Vim Recipes Basics Configuring Vim

Configuring Vim

Problem

You want your Vim preferences to persist over sessions.

For example, you want Vim to show line numbers all the time. Displaying Line Numbers explains how, but when you restart Vim you find that your preferences have been forgotten.

Solution

Throughout this book I will discuss how to configure Vim options using the :set option or :set option=value syntax. This works, but only for the current instance of Vim. If you specify these options in your vimrc file they'll be set permanently.

Location of vimrc

The default location of the vimrc file depends on your operating system. Identify your operating system, then note the corresponding path. All references in this book to vimrc refer to this path.

Gvim reads vimrc then a gvimrc file located in the same place as vimrc. In this book vimrc and gvimrc are treated as synonyms.

Unix/Linux
$HOME/.vimrc
OS/2
$HOME/.vimrc or $VIM/.vimrc (or _vimrc)
MS-DOS and Windows
$HOME/_vimrc or $VIM/_vimrc
Amiga
s:.vimrc or $VIM/.vimrc

The vimrc is a simple plain text file. Open the filename specified in the sidebar and add one option per line using the option=value syntax (the ':' prefix is unnecessary). Indeed, this is the general principle for adding any Command-Line command in this book to your vimrc. For example:

" Set the boolean number option to true
set number
" Set the textwidth option to '78'
set textwidth=78
" Set the expandtab option to false
set noexpandtab

A single quotation mark (") introduces comments. They are ignored by Vim, but particularly useful for remembering what all of your preferences mean.

Even if you don't want to specify any options in vimrc you should still create it. On some systems Vim will act like the Vi editor in the absence of this file, which is unlikely to be what you want.

Discussion

The vimrc locations given in the sidebar are used for user preferences; there are also system wide vimrc files. User preferences take precedence over system preferences. This means that if you change an option set in the system vimrc, your preferences will be respected. However, if the system vimrc sets an option differently from the Vim defaults, and you don't include it in your vimrc, the system preference will be used.

The example vimrc above is very basic. They can also include functions, conditionals, and anything else Vim's scripting engine supports. For a simple example look at the usage of :autocmd in the Using Templates recipe.

If your configuration becomes complex you may want to split it over multiple files. You can instruct Vim to include these files in your configuration by adding a source file line to vimrc for each config file. See Abbreviating Common Strings for an example.

If you want a different configuration for a specific project you can :set exrc then include a .vimrc (or vimrc on DOS and MS Windows) in the project's directory. This takes precedence over your vimrc, and will be used when you edit files in that directory.

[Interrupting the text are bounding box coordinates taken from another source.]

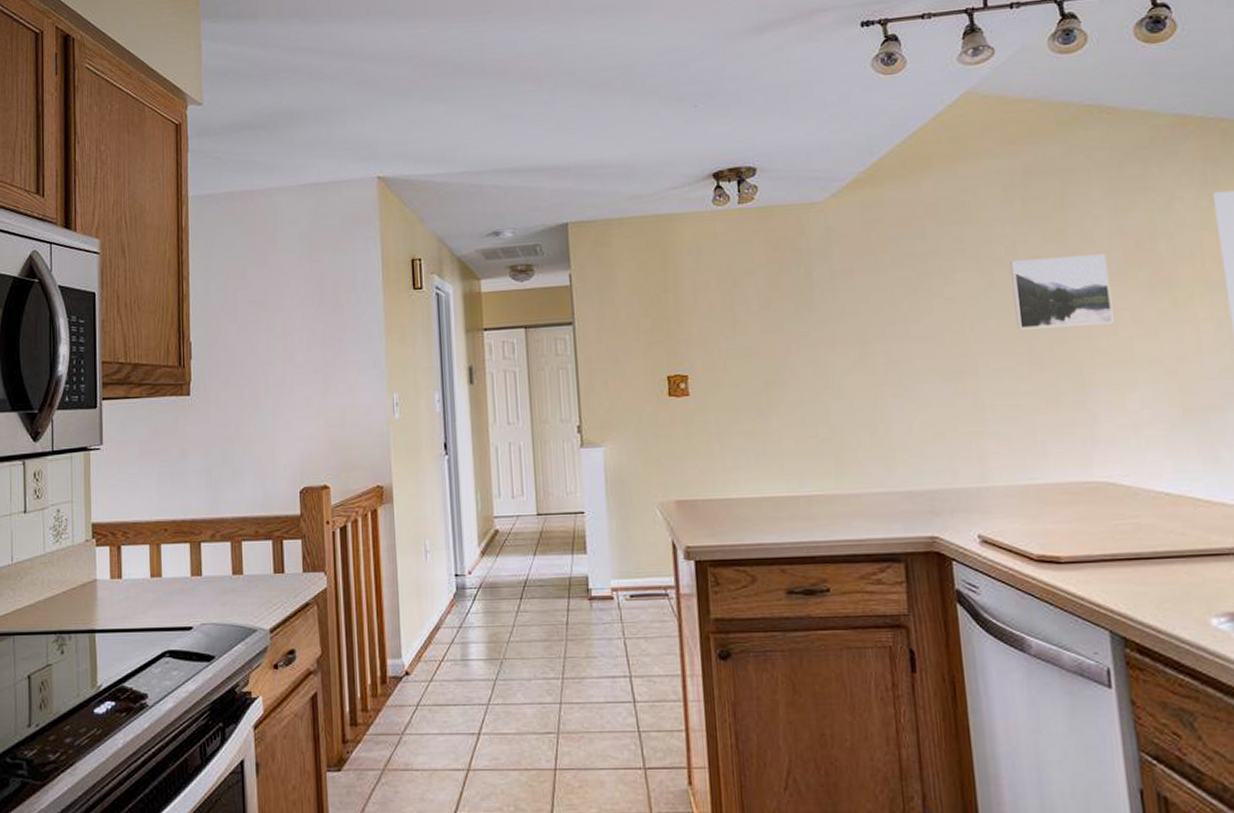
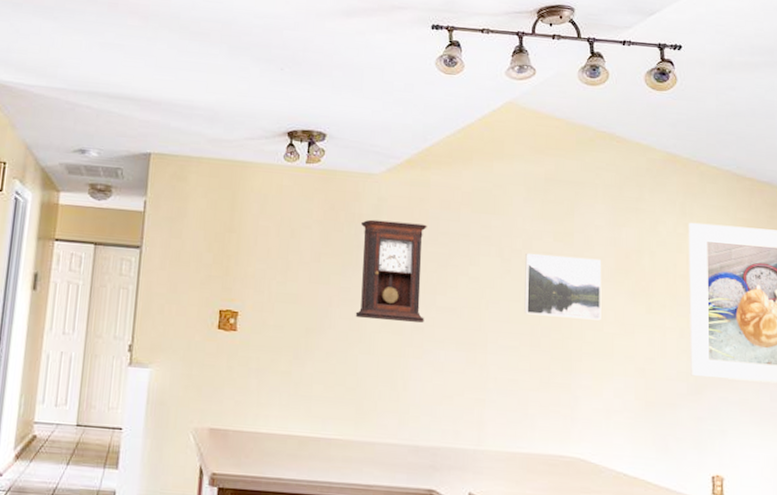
pendulum clock: none [811,248,899,363] -> present [355,219,427,323]

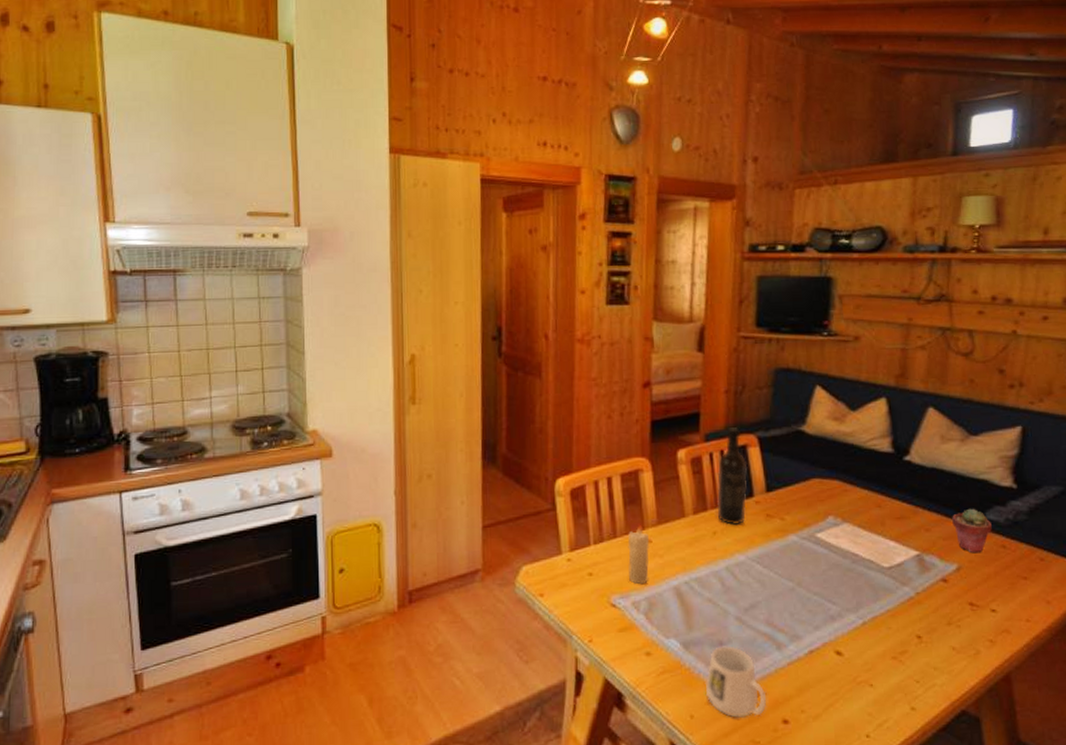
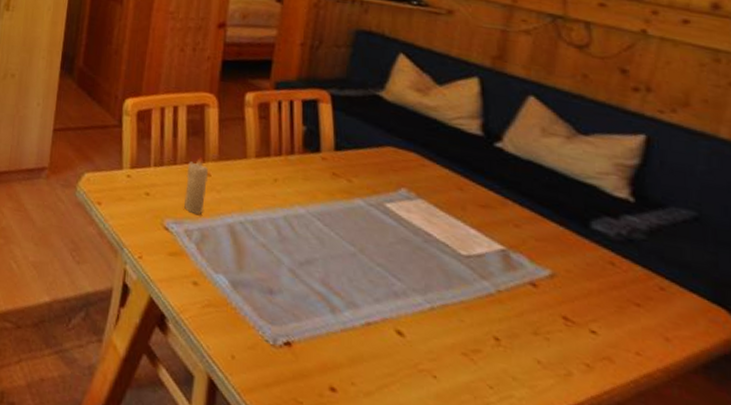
mug: present [704,645,768,718] -> none [249,293,315,375]
wine bottle: present [716,427,748,526] -> none [280,80,317,178]
potted succulent: present [952,508,992,554] -> none [548,212,598,265]

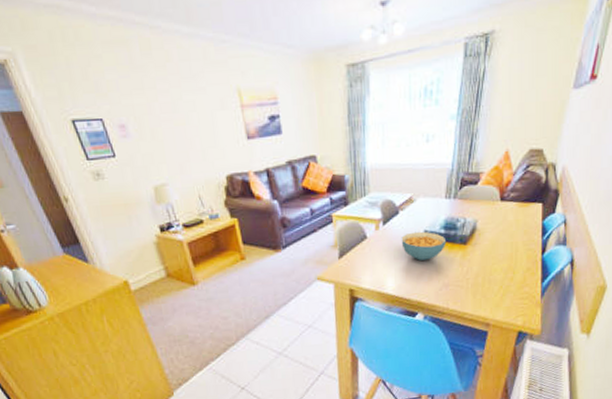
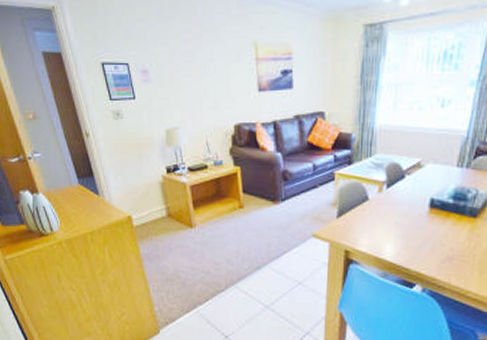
cereal bowl: present [401,231,447,260] -> none [404,198,455,229]

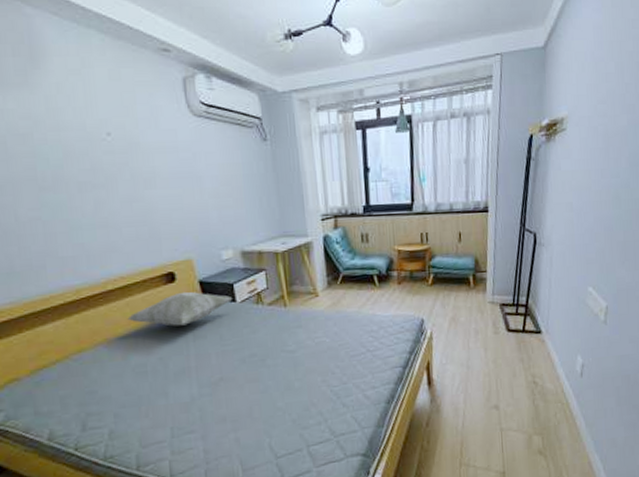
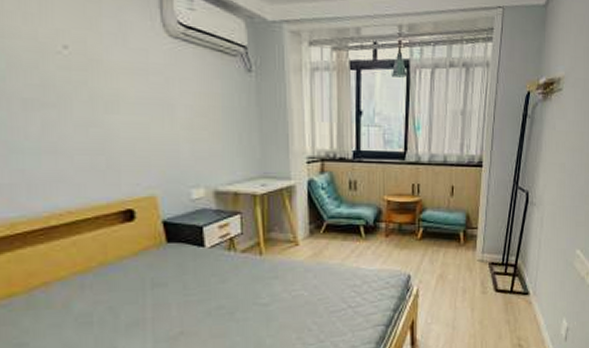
decorative pillow: present [127,291,233,326] -> none [72,232,201,271]

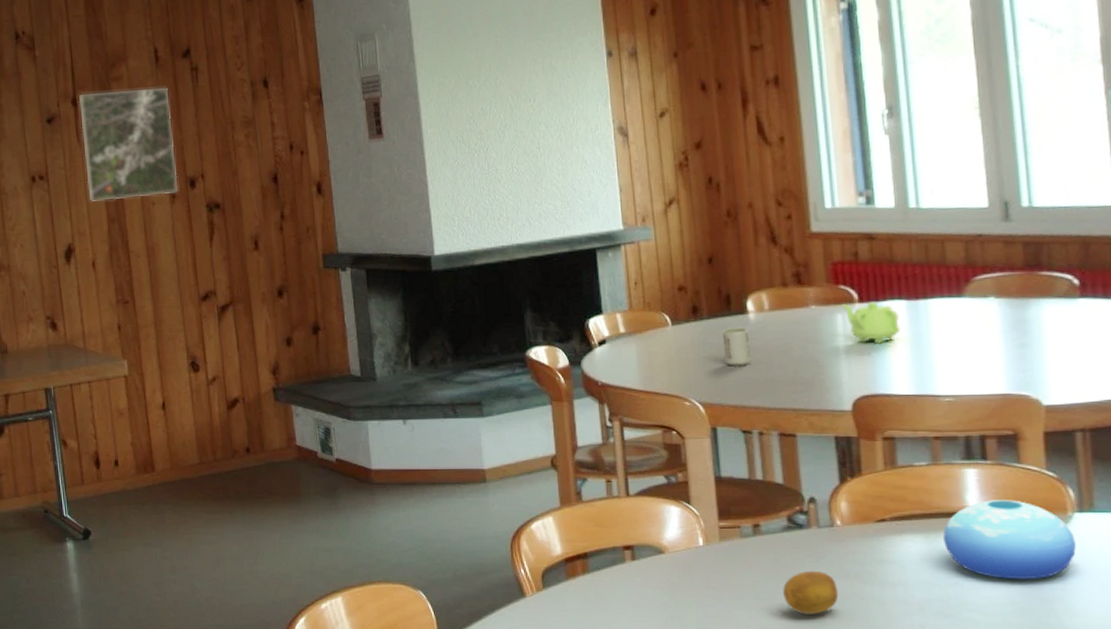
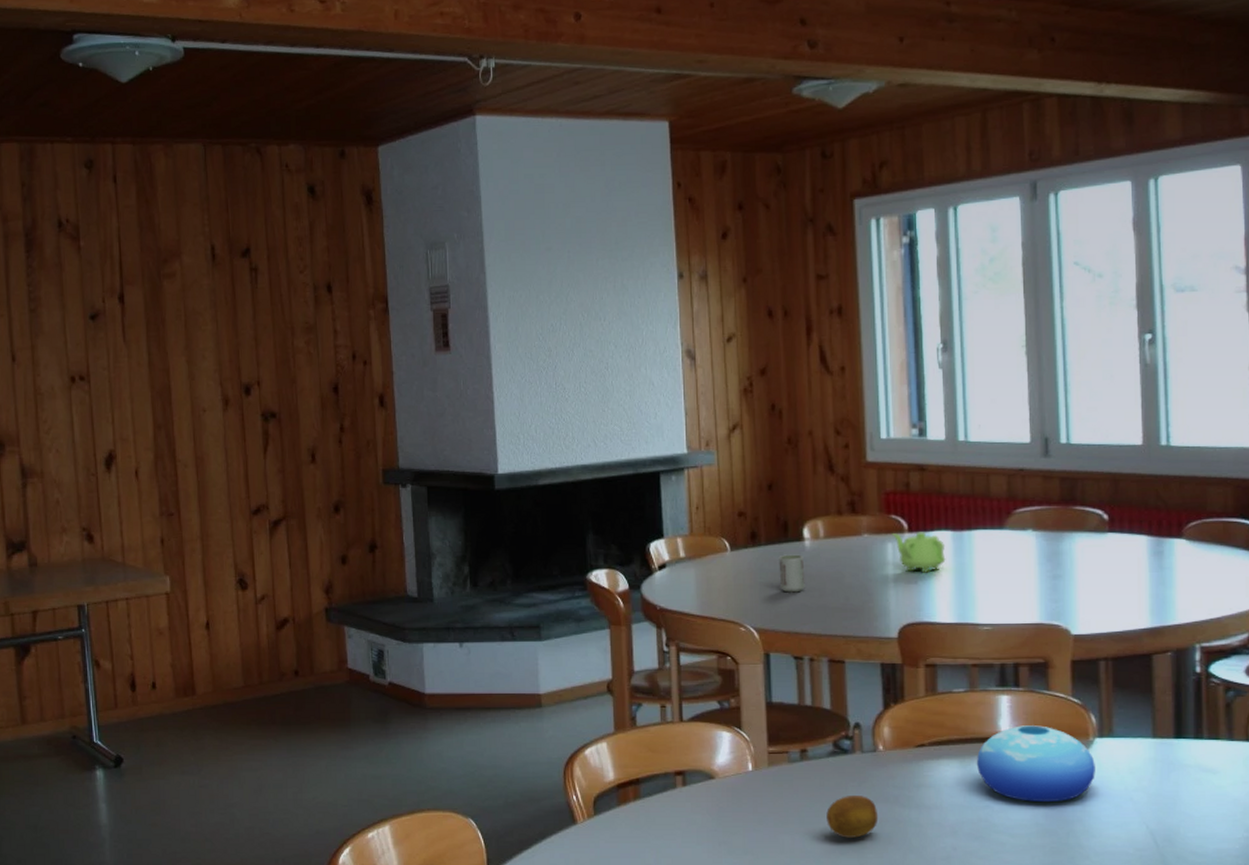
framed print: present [78,88,178,201] -> none [126,288,232,406]

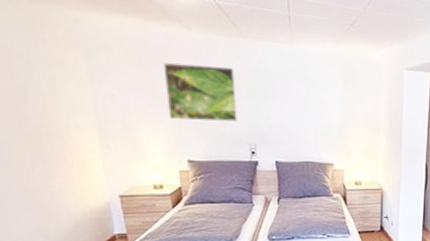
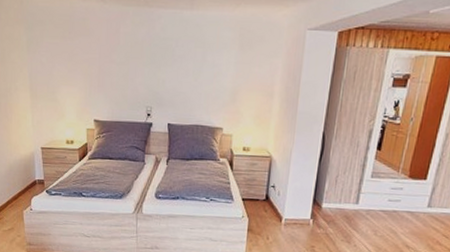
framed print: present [163,63,237,121] -> none [81,34,139,85]

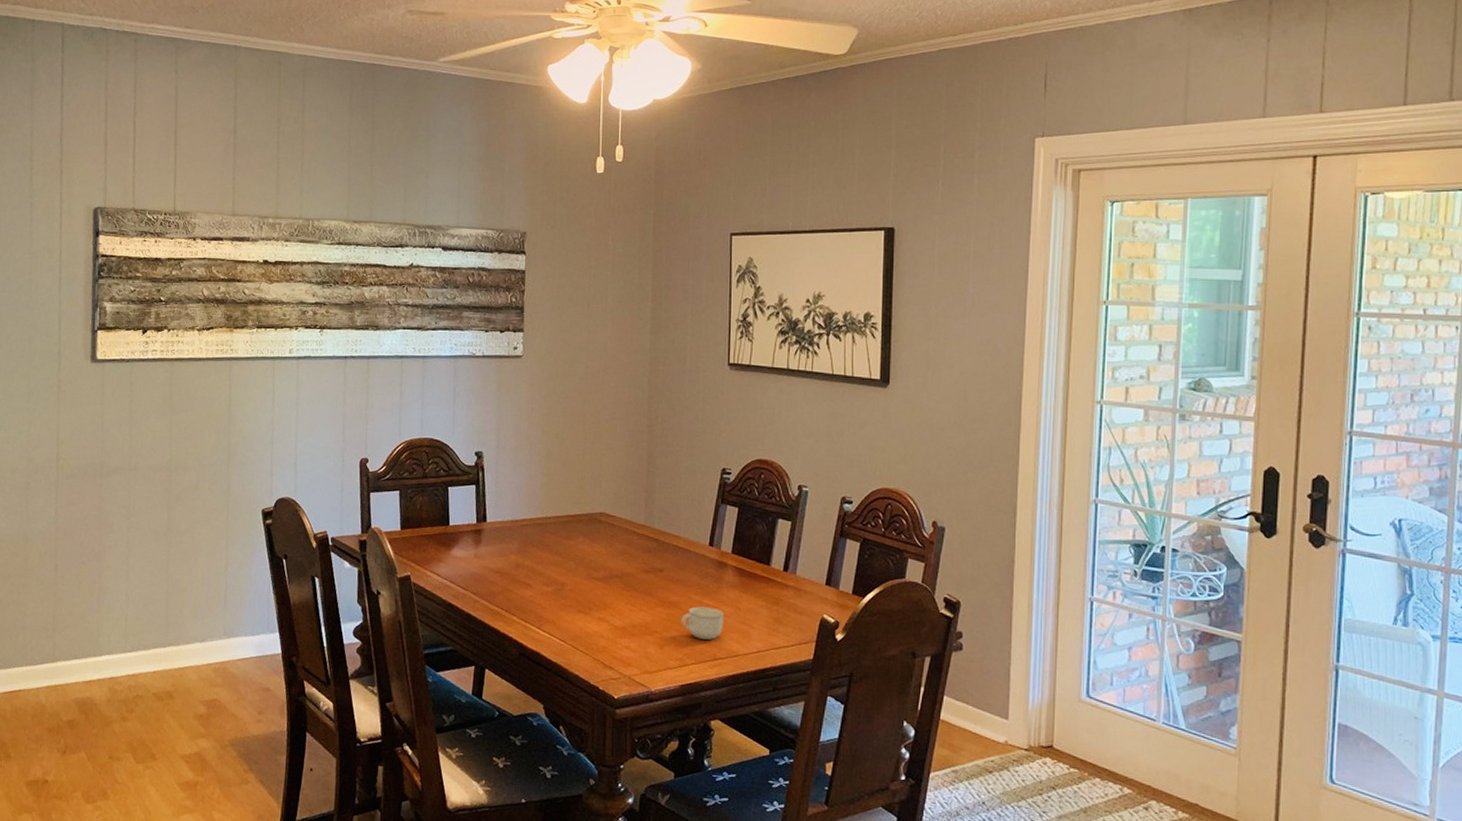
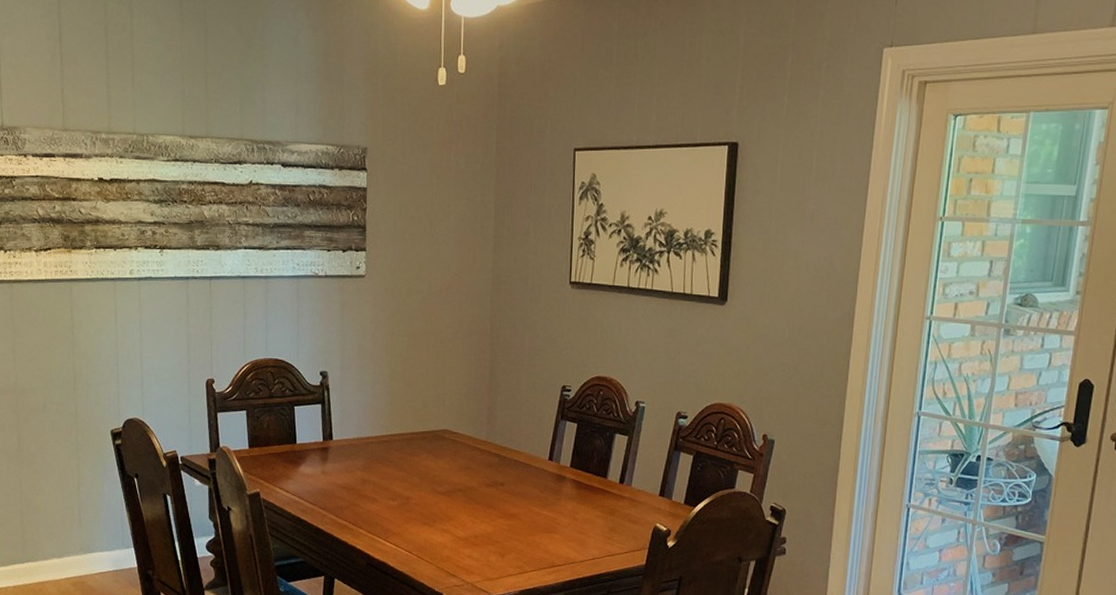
cup: present [681,606,724,640] -> none [521,517,562,548]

Warning: There's the potential for security problems when using exrc. If a vimrc was placed in your project directory without you knowing -- as a result of unpacking an archive, for example -- it could be used to execute arbitrary commands under your user account. For this reason it's strongly recommended that you use :set secure in conjunction with exrc. This prevents the directory-specific vimrc files from executing potentially dangerous commands. The Vim documentation suggests adding set secure as the last line in your vimrc.